Adieu les stands et bienvenue au tourisme débridé

La municipalité de Rome aime beaucoup plus la culture que le tourisme et a vidé la rangée d’étals de livres anciens de la Via delle Terme di Diocleziano pour des œuvres qui concernent le territoire, “revalorisé” en vue de l’Année Sainte 2025. Il est difficile de prévoir qu’au lieu d’étals vendant des livres anciens, il y aura de la place dans cet espace précieux – entre la Piazza della Repubblica et Termini – pour des activités commerciales liées au tourisme, et il est probable qu’au lieu des livres, les touristes pourront bientôt trouver de la bière et du café et, pourquoi pas, des cartes saintes et des madones plus ou moins bénies.

Parmi ceux qui se contenteront de l’action de la municipalité (qui compte de nombreux travailleurs culturels se disant de gauche, même s’il est souvent très difficile de s’en rendre compte), il y aura aussi des entreprises, ou des particuliers, qui vendent des livres via l’Internet. Mais surtout, les grandes librairies du quartier seront contentes, car elles n’ont jamais aimé la concurrence des livres d’occasion et ont toujours dénigré les étals en prétendant qu’elles vendaient des livres volés…

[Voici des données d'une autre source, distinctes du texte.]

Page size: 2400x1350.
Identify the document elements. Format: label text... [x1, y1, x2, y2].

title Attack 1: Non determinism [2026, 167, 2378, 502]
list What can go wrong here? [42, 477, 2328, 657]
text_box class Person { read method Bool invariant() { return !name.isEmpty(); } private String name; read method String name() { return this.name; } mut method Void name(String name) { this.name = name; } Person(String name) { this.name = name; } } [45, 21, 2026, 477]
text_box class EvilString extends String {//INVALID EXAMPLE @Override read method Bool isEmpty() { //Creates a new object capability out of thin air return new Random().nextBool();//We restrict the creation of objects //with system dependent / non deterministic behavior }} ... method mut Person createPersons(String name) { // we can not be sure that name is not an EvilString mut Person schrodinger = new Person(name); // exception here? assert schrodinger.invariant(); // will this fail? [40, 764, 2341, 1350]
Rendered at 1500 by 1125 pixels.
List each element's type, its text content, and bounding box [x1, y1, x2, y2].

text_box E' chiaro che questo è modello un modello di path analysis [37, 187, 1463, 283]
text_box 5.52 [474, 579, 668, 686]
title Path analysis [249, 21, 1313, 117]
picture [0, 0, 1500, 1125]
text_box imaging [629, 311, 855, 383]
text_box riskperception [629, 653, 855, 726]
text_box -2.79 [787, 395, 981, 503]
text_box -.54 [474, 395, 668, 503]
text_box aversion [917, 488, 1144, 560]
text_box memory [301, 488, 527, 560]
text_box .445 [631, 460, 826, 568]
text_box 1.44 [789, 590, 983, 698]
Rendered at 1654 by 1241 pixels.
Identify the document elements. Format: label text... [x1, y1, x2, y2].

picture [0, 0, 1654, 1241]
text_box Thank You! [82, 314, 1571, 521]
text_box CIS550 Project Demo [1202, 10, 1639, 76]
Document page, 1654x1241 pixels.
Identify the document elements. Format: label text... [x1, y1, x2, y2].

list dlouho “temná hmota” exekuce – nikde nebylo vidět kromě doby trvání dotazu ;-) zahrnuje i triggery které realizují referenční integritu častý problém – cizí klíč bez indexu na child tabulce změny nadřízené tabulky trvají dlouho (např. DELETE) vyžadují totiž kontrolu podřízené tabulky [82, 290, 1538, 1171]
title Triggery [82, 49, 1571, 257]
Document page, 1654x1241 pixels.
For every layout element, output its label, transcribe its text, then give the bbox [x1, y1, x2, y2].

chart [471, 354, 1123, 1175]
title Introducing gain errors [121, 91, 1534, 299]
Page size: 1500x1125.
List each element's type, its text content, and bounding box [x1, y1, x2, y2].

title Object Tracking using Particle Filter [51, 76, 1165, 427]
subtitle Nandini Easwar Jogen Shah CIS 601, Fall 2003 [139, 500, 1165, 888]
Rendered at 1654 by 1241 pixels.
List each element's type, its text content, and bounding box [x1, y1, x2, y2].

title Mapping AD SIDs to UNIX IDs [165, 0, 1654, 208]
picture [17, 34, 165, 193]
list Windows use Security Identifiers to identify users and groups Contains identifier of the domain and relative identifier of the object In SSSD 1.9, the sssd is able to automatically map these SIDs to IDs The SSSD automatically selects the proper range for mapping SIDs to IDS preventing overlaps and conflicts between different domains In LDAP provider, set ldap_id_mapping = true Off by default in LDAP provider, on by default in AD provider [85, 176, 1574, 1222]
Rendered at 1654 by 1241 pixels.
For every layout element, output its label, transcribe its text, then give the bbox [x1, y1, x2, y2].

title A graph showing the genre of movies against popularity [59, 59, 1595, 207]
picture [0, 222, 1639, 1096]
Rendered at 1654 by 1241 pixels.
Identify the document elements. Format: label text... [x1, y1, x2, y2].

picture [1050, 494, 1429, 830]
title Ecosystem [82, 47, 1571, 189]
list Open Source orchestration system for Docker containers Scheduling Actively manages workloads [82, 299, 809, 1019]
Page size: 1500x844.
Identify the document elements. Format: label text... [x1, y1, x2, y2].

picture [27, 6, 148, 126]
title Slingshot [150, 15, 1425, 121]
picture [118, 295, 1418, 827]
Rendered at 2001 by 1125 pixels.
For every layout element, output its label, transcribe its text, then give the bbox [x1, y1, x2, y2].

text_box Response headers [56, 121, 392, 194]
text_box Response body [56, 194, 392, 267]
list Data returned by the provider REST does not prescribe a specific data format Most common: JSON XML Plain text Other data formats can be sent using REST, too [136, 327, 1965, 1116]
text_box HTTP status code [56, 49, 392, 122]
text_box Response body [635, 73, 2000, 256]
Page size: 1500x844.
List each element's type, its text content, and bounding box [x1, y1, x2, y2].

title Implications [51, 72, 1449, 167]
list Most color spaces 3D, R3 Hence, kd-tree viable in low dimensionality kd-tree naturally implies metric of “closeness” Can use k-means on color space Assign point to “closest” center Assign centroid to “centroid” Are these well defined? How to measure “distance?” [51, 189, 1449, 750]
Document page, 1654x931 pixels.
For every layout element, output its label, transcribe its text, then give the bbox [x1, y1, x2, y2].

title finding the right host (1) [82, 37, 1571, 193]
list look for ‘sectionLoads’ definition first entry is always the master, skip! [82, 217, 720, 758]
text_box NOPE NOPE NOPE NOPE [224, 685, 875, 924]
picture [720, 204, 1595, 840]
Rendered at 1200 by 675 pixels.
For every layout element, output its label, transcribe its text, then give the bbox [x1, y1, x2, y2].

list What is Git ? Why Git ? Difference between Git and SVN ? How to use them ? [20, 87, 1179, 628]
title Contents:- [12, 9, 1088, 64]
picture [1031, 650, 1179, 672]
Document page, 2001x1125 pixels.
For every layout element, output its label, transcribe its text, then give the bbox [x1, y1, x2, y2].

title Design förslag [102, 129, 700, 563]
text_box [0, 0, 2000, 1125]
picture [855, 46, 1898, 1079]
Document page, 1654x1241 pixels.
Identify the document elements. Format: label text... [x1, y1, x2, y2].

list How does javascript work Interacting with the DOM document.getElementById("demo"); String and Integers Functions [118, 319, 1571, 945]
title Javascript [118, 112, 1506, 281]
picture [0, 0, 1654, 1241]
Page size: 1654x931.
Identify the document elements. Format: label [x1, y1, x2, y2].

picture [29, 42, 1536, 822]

Oui, il était possible de trouver quelques « nouveautés » à moitié prix dans leurs rayons, mais il s’agissait pour la plupart de bibliothèques démantelées, d’enfants ou de veuves qui s’empressaient de se débarrasser des livres des « chers disparus » qui n’étaient bons qu’à ramasser la poussière. Au cours de mes longues années de fréquentation, je peux jurer avoir été témoin plus d’une fois des négociations d’un héritier avec un marchand. Et ce qui est sûr, c’est que, à des prix toujours abordables, j’ai pu dénicher sur des stands aujourd’hui démontés de nombreux livres introuvables, des éditions anciennes épuisées depuis des années, provenant de maisons d’édition disparues depuis des années. Une bonne moitié de ma bibliothèque provient d’étals de rue (dans plusieurs villes). Et je l’ai souvent renouvelé en revendant aux marchands les mêmes livres que je leur avais achetés il y a longtemps, une fois que je n’en avais plus besoin, ne m’intéressaient plus.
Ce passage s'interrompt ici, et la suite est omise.